### What to do
Copy out each line of the data below in which "Left" appears.

====== Task inputs

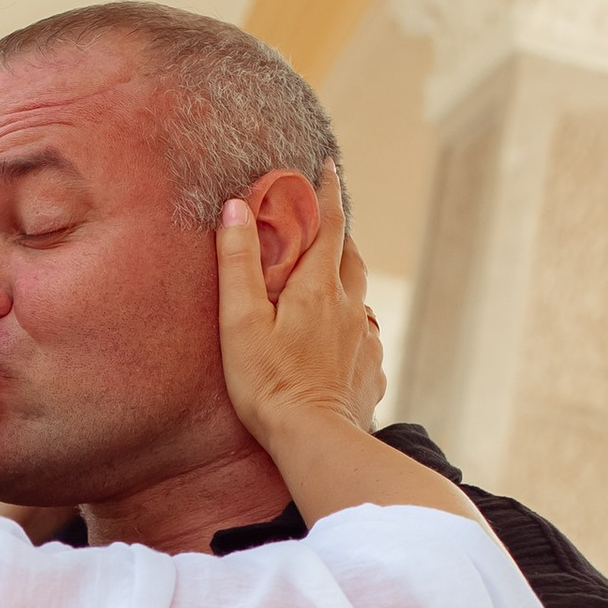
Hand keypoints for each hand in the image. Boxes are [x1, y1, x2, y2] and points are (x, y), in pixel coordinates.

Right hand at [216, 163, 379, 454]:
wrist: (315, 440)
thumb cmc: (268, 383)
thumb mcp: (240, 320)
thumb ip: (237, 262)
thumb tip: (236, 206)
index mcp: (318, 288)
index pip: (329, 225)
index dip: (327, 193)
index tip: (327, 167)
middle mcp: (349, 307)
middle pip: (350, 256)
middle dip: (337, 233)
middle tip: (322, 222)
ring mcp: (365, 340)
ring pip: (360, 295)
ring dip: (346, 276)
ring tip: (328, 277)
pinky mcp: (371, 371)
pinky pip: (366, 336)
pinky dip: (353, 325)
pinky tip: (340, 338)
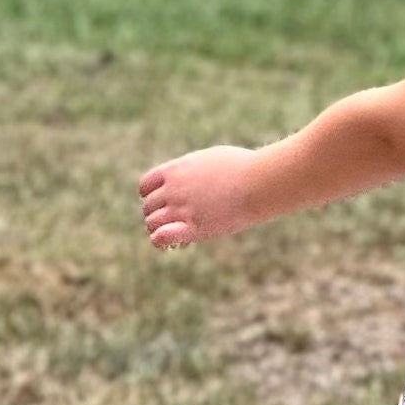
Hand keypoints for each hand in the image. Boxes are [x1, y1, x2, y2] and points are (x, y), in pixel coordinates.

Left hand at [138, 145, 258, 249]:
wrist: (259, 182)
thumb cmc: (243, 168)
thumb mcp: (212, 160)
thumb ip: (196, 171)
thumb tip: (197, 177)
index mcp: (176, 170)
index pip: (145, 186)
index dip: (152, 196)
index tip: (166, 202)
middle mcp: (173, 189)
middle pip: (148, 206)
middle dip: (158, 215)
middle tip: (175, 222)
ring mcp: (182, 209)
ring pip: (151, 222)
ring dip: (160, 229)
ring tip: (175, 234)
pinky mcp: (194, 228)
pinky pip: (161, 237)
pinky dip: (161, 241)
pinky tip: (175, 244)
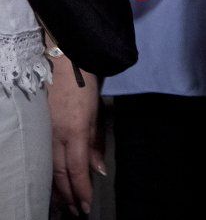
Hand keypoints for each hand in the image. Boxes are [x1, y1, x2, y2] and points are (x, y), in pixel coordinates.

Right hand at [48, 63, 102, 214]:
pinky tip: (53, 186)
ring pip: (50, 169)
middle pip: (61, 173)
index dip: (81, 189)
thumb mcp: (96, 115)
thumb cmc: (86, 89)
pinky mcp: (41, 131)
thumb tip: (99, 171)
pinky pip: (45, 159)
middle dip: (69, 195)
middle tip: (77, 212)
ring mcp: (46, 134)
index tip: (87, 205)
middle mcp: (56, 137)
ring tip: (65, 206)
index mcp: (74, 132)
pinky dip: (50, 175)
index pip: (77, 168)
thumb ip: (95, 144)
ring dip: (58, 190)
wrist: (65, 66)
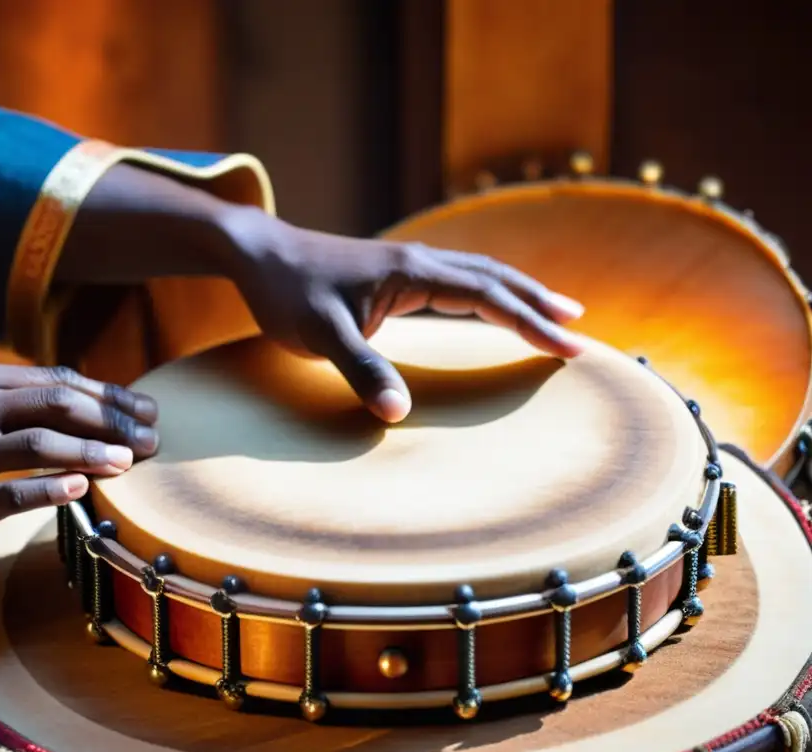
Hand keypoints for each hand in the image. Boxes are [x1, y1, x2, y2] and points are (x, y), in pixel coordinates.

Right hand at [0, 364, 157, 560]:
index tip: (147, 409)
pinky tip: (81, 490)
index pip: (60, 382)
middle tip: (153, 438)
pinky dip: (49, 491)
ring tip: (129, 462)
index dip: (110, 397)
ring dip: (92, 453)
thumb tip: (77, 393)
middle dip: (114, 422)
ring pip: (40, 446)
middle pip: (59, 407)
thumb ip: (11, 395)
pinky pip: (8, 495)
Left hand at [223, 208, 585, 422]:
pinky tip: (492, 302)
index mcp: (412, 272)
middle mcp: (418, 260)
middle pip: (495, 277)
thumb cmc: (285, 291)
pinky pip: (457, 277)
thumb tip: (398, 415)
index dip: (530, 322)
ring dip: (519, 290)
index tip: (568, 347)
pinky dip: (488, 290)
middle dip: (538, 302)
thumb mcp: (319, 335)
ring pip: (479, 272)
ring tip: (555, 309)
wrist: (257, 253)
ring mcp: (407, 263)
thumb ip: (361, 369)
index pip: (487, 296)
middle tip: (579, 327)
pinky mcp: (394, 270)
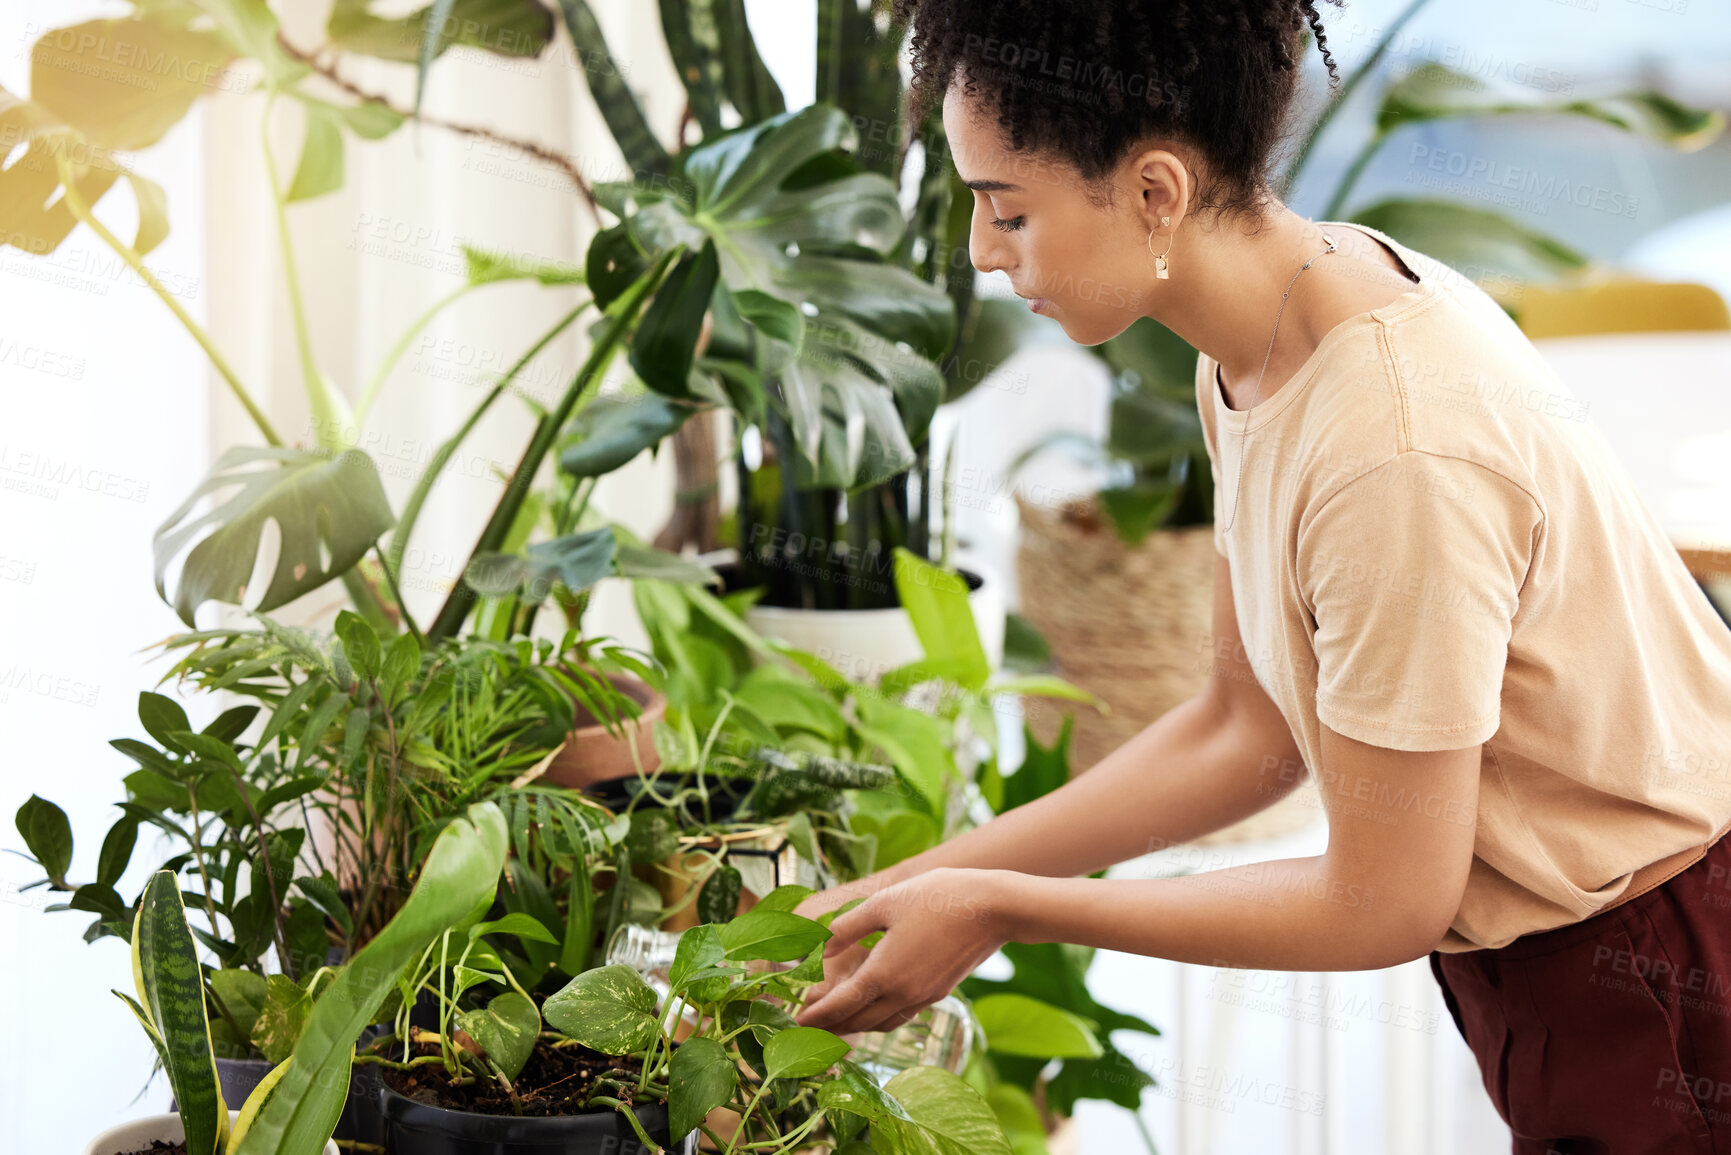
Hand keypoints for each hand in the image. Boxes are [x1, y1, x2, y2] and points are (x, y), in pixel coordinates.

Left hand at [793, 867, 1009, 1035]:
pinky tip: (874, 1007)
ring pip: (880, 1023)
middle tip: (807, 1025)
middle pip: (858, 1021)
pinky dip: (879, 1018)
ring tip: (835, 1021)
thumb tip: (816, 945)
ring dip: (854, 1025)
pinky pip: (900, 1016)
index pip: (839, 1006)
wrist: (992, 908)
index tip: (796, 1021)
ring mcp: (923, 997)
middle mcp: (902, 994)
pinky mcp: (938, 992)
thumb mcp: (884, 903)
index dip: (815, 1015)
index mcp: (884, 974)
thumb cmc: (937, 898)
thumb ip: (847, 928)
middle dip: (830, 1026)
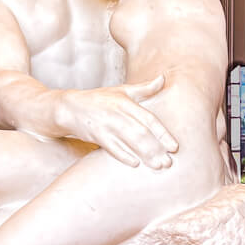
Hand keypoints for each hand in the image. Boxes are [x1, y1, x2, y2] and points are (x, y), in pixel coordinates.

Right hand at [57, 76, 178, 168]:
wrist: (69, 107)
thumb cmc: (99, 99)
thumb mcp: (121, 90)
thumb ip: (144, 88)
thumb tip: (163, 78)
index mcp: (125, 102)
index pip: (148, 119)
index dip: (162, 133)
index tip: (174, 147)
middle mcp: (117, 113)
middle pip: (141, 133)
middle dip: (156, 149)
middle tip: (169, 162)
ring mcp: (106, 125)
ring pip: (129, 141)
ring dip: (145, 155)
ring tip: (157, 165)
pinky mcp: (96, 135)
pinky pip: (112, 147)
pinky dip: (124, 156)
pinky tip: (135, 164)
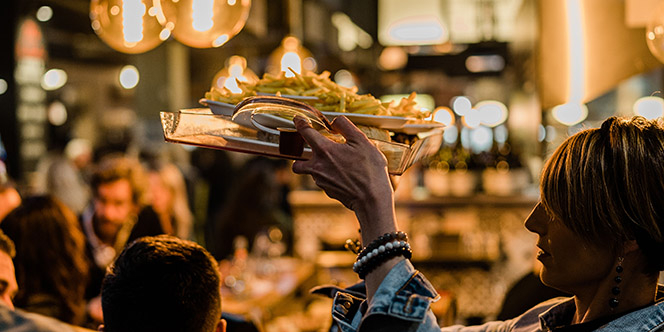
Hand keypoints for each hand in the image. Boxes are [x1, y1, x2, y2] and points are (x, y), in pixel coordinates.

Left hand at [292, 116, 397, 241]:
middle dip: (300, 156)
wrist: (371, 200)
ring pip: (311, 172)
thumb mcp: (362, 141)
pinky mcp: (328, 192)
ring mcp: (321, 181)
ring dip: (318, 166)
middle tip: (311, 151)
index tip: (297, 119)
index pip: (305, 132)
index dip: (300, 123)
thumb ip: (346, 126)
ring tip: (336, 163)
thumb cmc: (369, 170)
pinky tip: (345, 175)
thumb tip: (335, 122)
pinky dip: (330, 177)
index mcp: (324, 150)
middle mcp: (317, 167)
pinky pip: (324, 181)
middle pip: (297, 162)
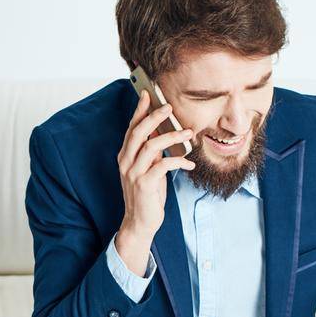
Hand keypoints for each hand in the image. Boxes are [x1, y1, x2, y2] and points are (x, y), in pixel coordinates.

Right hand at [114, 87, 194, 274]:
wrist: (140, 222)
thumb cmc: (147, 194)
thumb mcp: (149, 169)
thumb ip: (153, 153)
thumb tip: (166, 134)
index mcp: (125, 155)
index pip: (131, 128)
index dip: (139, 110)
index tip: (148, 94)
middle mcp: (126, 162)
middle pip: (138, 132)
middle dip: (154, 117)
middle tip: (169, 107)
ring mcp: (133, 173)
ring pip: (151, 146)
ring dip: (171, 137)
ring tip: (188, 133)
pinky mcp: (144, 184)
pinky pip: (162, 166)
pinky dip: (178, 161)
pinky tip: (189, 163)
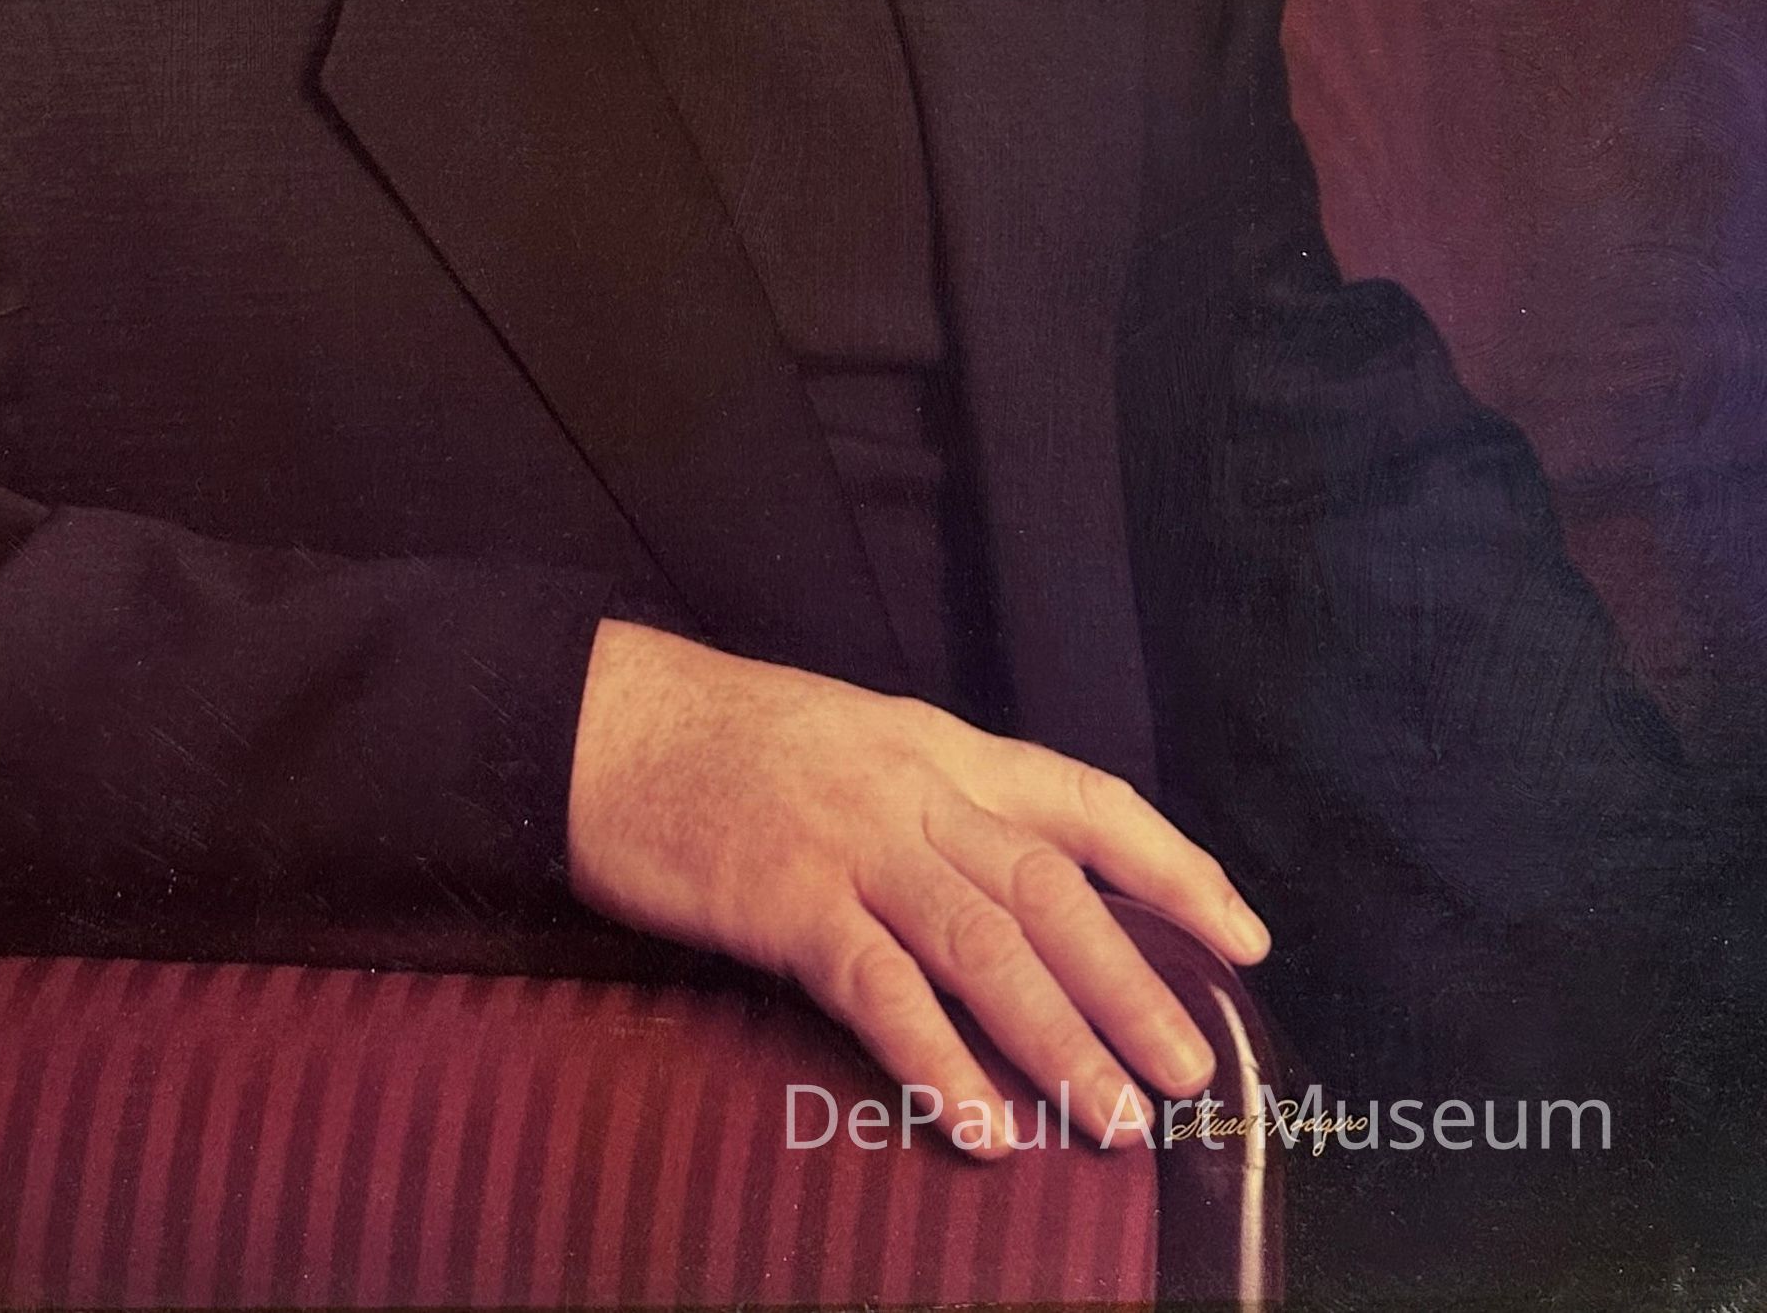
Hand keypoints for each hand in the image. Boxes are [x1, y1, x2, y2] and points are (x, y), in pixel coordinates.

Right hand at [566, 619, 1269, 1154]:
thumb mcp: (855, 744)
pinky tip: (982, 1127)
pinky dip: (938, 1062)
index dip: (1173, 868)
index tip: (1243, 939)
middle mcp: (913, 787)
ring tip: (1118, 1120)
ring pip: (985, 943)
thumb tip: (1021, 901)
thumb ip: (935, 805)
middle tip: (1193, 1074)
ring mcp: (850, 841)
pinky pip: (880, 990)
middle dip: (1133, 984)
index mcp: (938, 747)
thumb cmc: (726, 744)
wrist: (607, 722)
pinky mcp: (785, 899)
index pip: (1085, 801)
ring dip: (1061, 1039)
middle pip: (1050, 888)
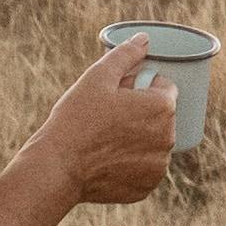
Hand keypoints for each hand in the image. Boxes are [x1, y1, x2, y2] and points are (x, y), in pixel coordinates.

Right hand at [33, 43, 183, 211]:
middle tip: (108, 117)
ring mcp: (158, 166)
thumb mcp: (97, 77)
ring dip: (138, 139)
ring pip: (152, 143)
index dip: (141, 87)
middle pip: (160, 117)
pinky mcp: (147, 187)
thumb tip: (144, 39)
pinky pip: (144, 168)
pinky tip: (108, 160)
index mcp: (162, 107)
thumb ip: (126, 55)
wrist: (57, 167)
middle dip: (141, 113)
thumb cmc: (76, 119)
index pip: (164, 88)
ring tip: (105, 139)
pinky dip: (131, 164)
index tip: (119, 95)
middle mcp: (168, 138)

============

### Answer to this exercise
Left hand at [138, 145, 258, 249]:
Left hand at [223, 208, 585, 422]:
Left hand at [793, 867, 1009, 1035]:
Left hand at [292, 116, 397, 241]:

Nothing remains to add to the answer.